Rahab: A prostitute in Jericho who hid the Israelite spies. The original "lady in red" who hung a scarlet cord from her window. Someone in Israel married her and brought her into the line of Christ.
Ruth: A refugee from Moab, one of Israel's most hated enemy nations. She was destitute, widowed, gleaning from fields already harvested to survive, when Boaz, an Israelite, married her against cultural norms.
Bathsheba: So shamed she's not even named—just "the wife of Uriah." We don’t need her name to know that King David murdered her husband, bringing her into disrepute and shame for the rest of her life.

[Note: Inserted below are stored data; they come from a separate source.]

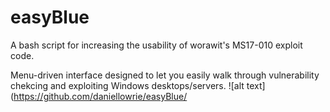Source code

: # easyBlue
A bash script for increasing the usability of worawit's MS17-010 exploit code. 

Menu-driven interface designed to let you easily walk through vulnerability chekcing and exploiting Windows desktops/servers.
![alt text](https://github.com/daniellowrie/easyBlue/
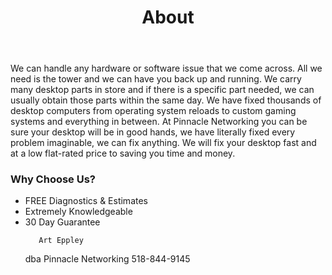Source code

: ﻿---
title: About

# The About page
# v2.0
# https://github.com/cotes2020/jekyll-theme-chirpy
# © 2017-2019 Cotes Chung
# MIT License
---
<p>We can handle any hardware or software issue that we come across. All we need is the tower and we can have you back up and running. We carry many desktop parts in store and if there is a specific part needed, we can usually obtain those parts within the same day. We have fixed thousands of desktop computers from operating system reloads to custom gaming systems and everything in between. At Pinnacle Networking you can be sure your desktop will be in good hands, we have literally fixed every problem imaginable, we can fix anything. We will fix your desktop fast and at a low flat-rated price to saving you time and money.</p>


<h3>Why Choose Us?</h3>	

<ul>
   <li>FREE Diagnostics & Estimates</li>
   <li>Extremely Knowledgeable</li>
   <li>30 Day Guarantee</li>

       Art Eppley 
   dba Pinnacle Networking 
       518-844-9145
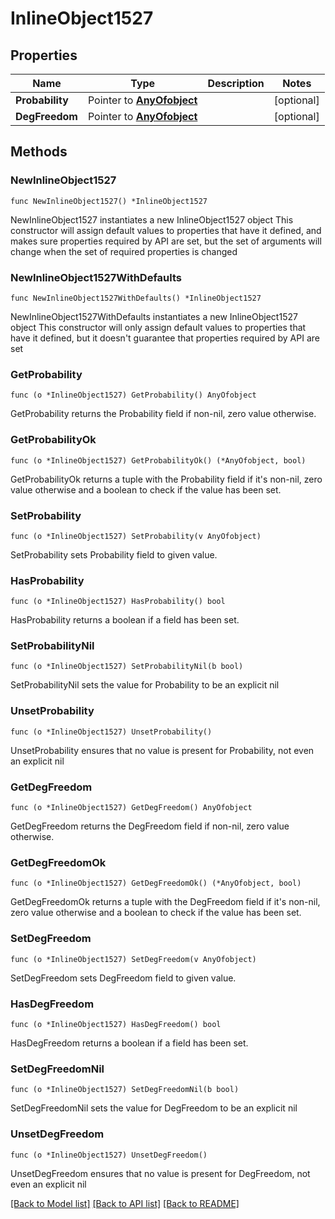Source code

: # InlineObject1527

## Properties

Name | Type | Description | Notes
------------ | ------------- | ------------- | -------------
**Probability** | Pointer to [**AnyOfobject**](anyOf&lt;object&gt;.md) |  | [optional] 
**DegFreedom** | Pointer to [**AnyOfobject**](anyOf&lt;object&gt;.md) |  | [optional] 

## Methods

### NewInlineObject1527

`func NewInlineObject1527() *InlineObject1527`

NewInlineObject1527 instantiates a new InlineObject1527 object
This constructor will assign default values to properties that have it defined,
and makes sure properties required by API are set, but the set of arguments
will change when the set of required properties is changed

### NewInlineObject1527WithDefaults

`func NewInlineObject1527WithDefaults() *InlineObject1527`

NewInlineObject1527WithDefaults instantiates a new InlineObject1527 object
This constructor will only assign default values to properties that have it defined,
but it doesn't guarantee that properties required by API are set

### GetProbability

`func (o *InlineObject1527) GetProbability() AnyOfobject`

GetProbability returns the Probability field if non-nil, zero value otherwise.

### GetProbabilityOk

`func (o *InlineObject1527) GetProbabilityOk() (*AnyOfobject, bool)`

GetProbabilityOk returns a tuple with the Probability field if it's non-nil, zero value otherwise
and a boolean to check if the value has been set.

### SetProbability

`func (o *InlineObject1527) SetProbability(v AnyOfobject)`

SetProbability sets Probability field to given value.

### HasProbability

`func (o *InlineObject1527) HasProbability() bool`

HasProbability returns a boolean if a field has been set.

### SetProbabilityNil

`func (o *InlineObject1527) SetProbabilityNil(b bool)`

 SetProbabilityNil sets the value for Probability to be an explicit nil

### UnsetProbability
`func (o *InlineObject1527) UnsetProbability()`

UnsetProbability ensures that no value is present for Probability, not even an explicit nil
### GetDegFreedom

`func (o *InlineObject1527) GetDegFreedom() AnyOfobject`

GetDegFreedom returns the DegFreedom field if non-nil, zero value otherwise.

### GetDegFreedomOk

`func (o *InlineObject1527) GetDegFreedomOk() (*AnyOfobject, bool)`

GetDegFreedomOk returns a tuple with the DegFreedom field if it's non-nil, zero value otherwise
and a boolean to check if the value has been set.

### SetDegFreedom

`func (o *InlineObject1527) SetDegFreedom(v AnyOfobject)`

SetDegFreedom sets DegFreedom field to given value.

### HasDegFreedom

`func (o *InlineObject1527) HasDegFreedom() bool`

HasDegFreedom returns a boolean if a field has been set.

### SetDegFreedomNil

`func (o *InlineObject1527) SetDegFreedomNil(b bool)`

 SetDegFreedomNil sets the value for DegFreedom to be an explicit nil

### UnsetDegFreedom
`func (o *InlineObject1527) UnsetDegFreedom()`

UnsetDegFreedom ensures that no value is present for DegFreedom, not even an explicit nil

[[Back to Model list]](../README.md#documentation-for-models) [[Back to API list]](../README.md#documentation-for-api-endpoints) [[Back to README]](../README.md)


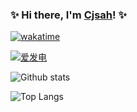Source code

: ### ✨ Hi there, I'm [Cjsah](https://github.com/Cjsah)! ✨



[![wakatime](https://wakatime.com/badge/user/8edb9964-e004-4d6b-a437-dabda74e9cec.svg)](https://wakatime.com/@8edb9964-e004-4d6b-a437-dabda74e9cec)

[![爱发电](https://img.shields.io/badge/%E8%B5%9E%E5%8A%A9-%E7%88%B1%E5%8F%91%E7%94%B5-936BE5)](https://afdian.net/@Cjsah)

![Github stats](https://github-readme-stats.vercel.app/api?username=Cjsah&show_icons=true&theme=material-palenight)

![Top Langs](https://github-readme-stats.vercel.app/api/top-langs/?username=Cjsah&layout=compact&theme=material-palenight)
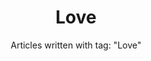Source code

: ---
layout: blog_by_tag
title: Love
subtitle: 'Articles written with tag: "Love"'
tag: love
permalink: /tags/love/
---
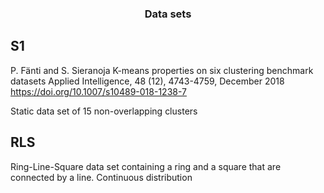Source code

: <h3 align="center">Data sets</h3>

## S1
P. Fänti and S. Sieranoja
K-means properties on six clustering benchmark datasets
Applied Intelligence, 48 (12), 4743-4759, December 2018
https://doi.org/10.1007/s10489-018-1238-7

Static data set of 15 non-overlapping clusters

## RLS

Ring-Line-Square data set containing a ring and a square that are connected by a line. Continuous distribution


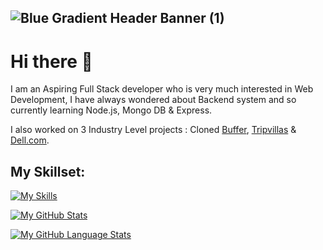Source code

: ## ![Blue Gradient Header Banner (1)](https://user-images.githubusercontent.com/112754832/215061523-7e21b628-bc42-418e-98cf-e58bb3912026.png)

# Hi there 👋

I am an Aspiring Full Stack developer who is very much interested in Web Development, I have always wondered about Backend system and so currently learning Node.js, Mongo DB & Express. 

I also worked on 3 Industry Level projects : 
Cloned [Buffer](https://symphonious-beijinho-ddb7b9.netlify.app/), [Tripvillas](https://lustrous-quokka-d5e991.netlify.app/) & [Dell.com](https://snazzy-gelato-c02112.netlify.app/). 


## My Skillset:

   [![My Skills](https://skillicons.dev/icons?i=js,html,css,express,mongodb,nodejs)](https://skillicons.dev)
   

<!--   Reach me on :
    [![Linkedin](https://i.stack.imgur.com/gVE0j.png) LinkedIn](https://www.linkedin.com/in/dhaanu/)
     &nbsp; -->

<!-- ## My GitHub Stats: -->

[![My GitHub Stats](https://github-readme-stats.vercel.app/api/?username=dhaanui&count_private=true&theme=tokyonight&showicons=true)]()



[![My GitHub Language Stats](https://github-readme-stats.vercel.app/api/top-langs/?username=dhaanui&langs_count=5&theme=tokyonight)]()




<!--
**DhaanuI/DhaanuI** is a ✨ _special_ ✨ repository because its `README.md` (this file) appears on your GitHub profile.

Here are some ideas to get you started:


- 🌱 I’m currently learning Node 
- 👯 I’m looking to collaborate on ...
- 🤔 I’m looking for help with ...
- 💬 Ask me about ...
- 📫 How to reach me: ...
- 😄 Pronouns: ...
- ⚡ Fun fact: ...
-->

Mary: A teenager in a village of less than 100 people where everybody knew everybody else’s business. Pregnant before marriage. A scandal that would follow her the rest of her life.
God didn't have to include these women. He could have written a "men only" genealogy like most ancient cultures did. But He didn't.
Why? Because God was scanning history to show that his rescue from pain, shame, isolation, loneliness, hurt, and sin knows no favorites and ignores no person for any reason.
From this line of women whose lives were characterized such ugly circumstance, God brought the Savior of the world to bestow the beauty of his grace.
Respond: Are you a woman who's been abused, neglected, shamed, or sidelined? Consider why God featured women like you in the lineage of His Son.
Are you a woman who's made terrible choices? God has a message for you, too. He didn't hide his grace from Rahab or Tamar or Bathsheba. He included them in his redemption plan.
Are you a woman who feels like your past disqualifies you from being used by God? Look at this genealogy. Not one of the women included had a perfect past. Yet, God used every single one to bring about the blessings of our Savior.
The message should be clear: your mess doesn’t have to be the end of your story but is the means by which God can display his grace to people like you – and to you.
Prayer: Father, thank You for including these women in Jesus' genealogy—women with difficult stories like mine. Thank You that You don't hide from such pain or pretend it didn't happen. You see it. You acknowledge it. And then You use it. Please take my story—even the parts I'm most ashamed of, the parts I wish I could erase—and use them for Your glory. Show me that my mess is not my identity—Your grace is. Then let me show it to someone else that needs your grace, too. In Jesus' name, Amen.